On day 8, I did hear a bull-moose grunt from 2 lakes away.  I knew my backyard, and could hear the echoes from lake to hills to another lake.  He approached with aggressive grunting and breaking of branches - sure to impress the hot cow he was hearing.  I sat silently and moved only my eyeballs.  Eventually he showed at 80 yards and with a single shot he was down.

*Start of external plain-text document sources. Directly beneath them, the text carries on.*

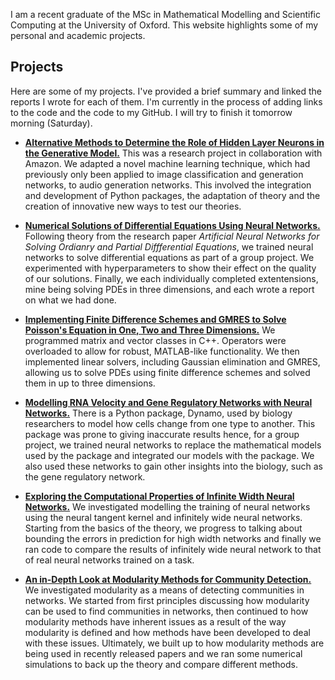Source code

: I am a recent graduate of the MSc in Mathematical Modelling and Scientific Computing at the University of Oxford. This website highlights some of my personal and academic projects.

## Projects
Here are some of my projects. I've provided a brief summary and linked the reports I wrote for each of them. I'm currently in the process of adding links to the code and the code to my GitHub. I will try to finish it tomorrow morning (Saturday).

- [**Alternative Methods to Determine the Role of Hidden Layer Neurons in the Generative Model.**](docs/Diss-final.pdf) This was a research project in collaboration with Amazon. We adapted a novel machine learning technique, which had previously only been applied to image classification and generation networks, to audio generation networks. This involved the integration and development of Python packages, the adaptation of theory and the creation of innovative new ways to test our theories.

- [**Numerical Solutions of Differential Equations Using Neural Networks.**](docs/Computing_case_study-final.pdf) Following theory from the research paper _Artificial Neural Networks for Solving Ordianry and Partial Diffferential Equations_, we trained neural networks to solve differential equations as part of a group project. We  experimented with hyperparameters to show their effect on the quality of our solutions. Finally, we each individually completed extentensions, mine being solving PDEs in three dimensions, and each wrote a report on what we had done.

- [**Implementing Finite Difference Schemes and GMRES to Solve Poisson's Equation in One, Two and Three Dimensions.**](docs/C___project-final.pdf) We programmed matrix and vector classes in C++. Operators were overloaded to allow for robust, MATLAB-like functionality. We then implemented linear solvers, including Gaussian elimination and GMRES, allowing us to solve PDEs using finite difference schemes and solved them in up to three dimensions.

- [**Modelling RNA Velocity and Gene Regulatory Networks with Neural Networks.**](docs/Modelling_case_study-final.pdf) There is a Python package, Dynamo, used by biology researchers to model how cells change from one type to another. This package was prone to giving inaccurate results hence, for a group project, we trained neural networks to replace the mathematical models used by the package and integrated our models with the package. We also used these networks to gain other insights into the biology, such as the gene regulatory network.

- [**Exploring the Computational Properties of Infinite Width Neural Networks.**](docs/final-draft.pdf) We investigated modelling the training of neural networks using the neural tangent kernel and infinitely wide neural networks. Starting from the basics of the theory, we progress to talking about bounding the errors in prediction for high width networks and finally we ran code to compare the results of infinitely wide neural network to that of real neural networks trained on a task.

- [**An in-Depth Look at Modularity Methods for Community Detection.**](docs/Networks_project-final.pdf) We investigated modularity as a means of detecting communities in networks. We started from first principles discussing how modularity can be used to find communities in networks, then continued to how modularity methods have inherent issues as a result of the way modularity is defined and how methods have been developed to deal with these issues. Ultimately, we built up to how modularity methods are being used in recently released papers and we ran some numerical simulations to back up the theory and compare different methods.  
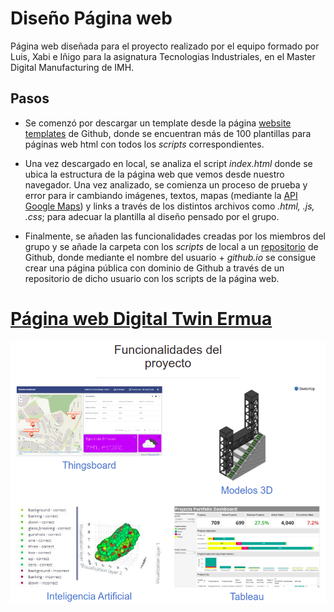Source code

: # Diseño Página web

Página web diseñada para el proyecto realizado por el equipo formado por Luis, Xabi e Iñigo para la asignatura Tecnologias Industriales, en el Master Digital Manufacturing de IMH.

## Pasos

* Se comenzó por descargar un template desde la página [website templates](https://github.com/learning-zone/website-templates) de Github, donde se encuentran más de 100 plantillas para páginas web html con todos los *scripts* correspondientes.

* Una vez descargado en local, se analiza el script *index.html* donde se ubica la estructura de la página web que vemos desde nuestro navegador. Una vez analizado, se comienza un proceso de prueba y error para ir cambiando imágenes, textos, mapas (mediante la [API Google Maps](https://developers.google.com/maps/documentation/javascript/adding-a-google-map)) y links a través de los distintos archivos como *.html, .js, .css*; para adecuar la plantilla al diseño pensado por el grupo.

* Finalmente, se añaden las funcionalidades creadas por los miembros del grupo y se añade la carpeta con los *scripts* de local a un [repositorio](https://github.com/InigoZalaya/InigoZalaya.github.io) de Github, donde mediante el nombre del usuario + *github.io* se consigue crear una página pública con dominio de Github a través de un repositorio de dicho usuario con los scripts de la página web.

# [Página web Digital Twin Ermua](https://inigozalaya.github.io/)

![alt text](https://github.com/InigoZalaya/Proyecto-Tecnologias-Industriales/blob/main/PaginaWeb/WebPage%20screenshot.png)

We shared a moment of respect and giving thanks.





Then the work began. 

No quad, no truck, no mechanical gear, 
nobody to help.  

Just me, 
age 63, 
with an ostomy. 

Turning him on  
his back is a big effort.




Then I carried this moose (in pieces), myself, 6 times.
     [1] from where he fell to my canoe on the creek
     [2] from the canoe to my 14foot open aluminum boat on the lake
     [3] from the 14ft boat to my dock
     [4] from the dock to my hanging rack
     [5] from the rack to my big boat (which I loaded on a trailer, with moose on the floor)
     [6] from the big boat to the butcher shop


Really, I carried that moose 6 times!

That was a long hard day.  But I felt thankful and fulfilled as I watched the sunset at the end of that day.



I know that not everyone has the same appreciation for hunting, and I respect their opinions.
But for me, it's a way of life and 7 families will enjoy moose-meat this winter.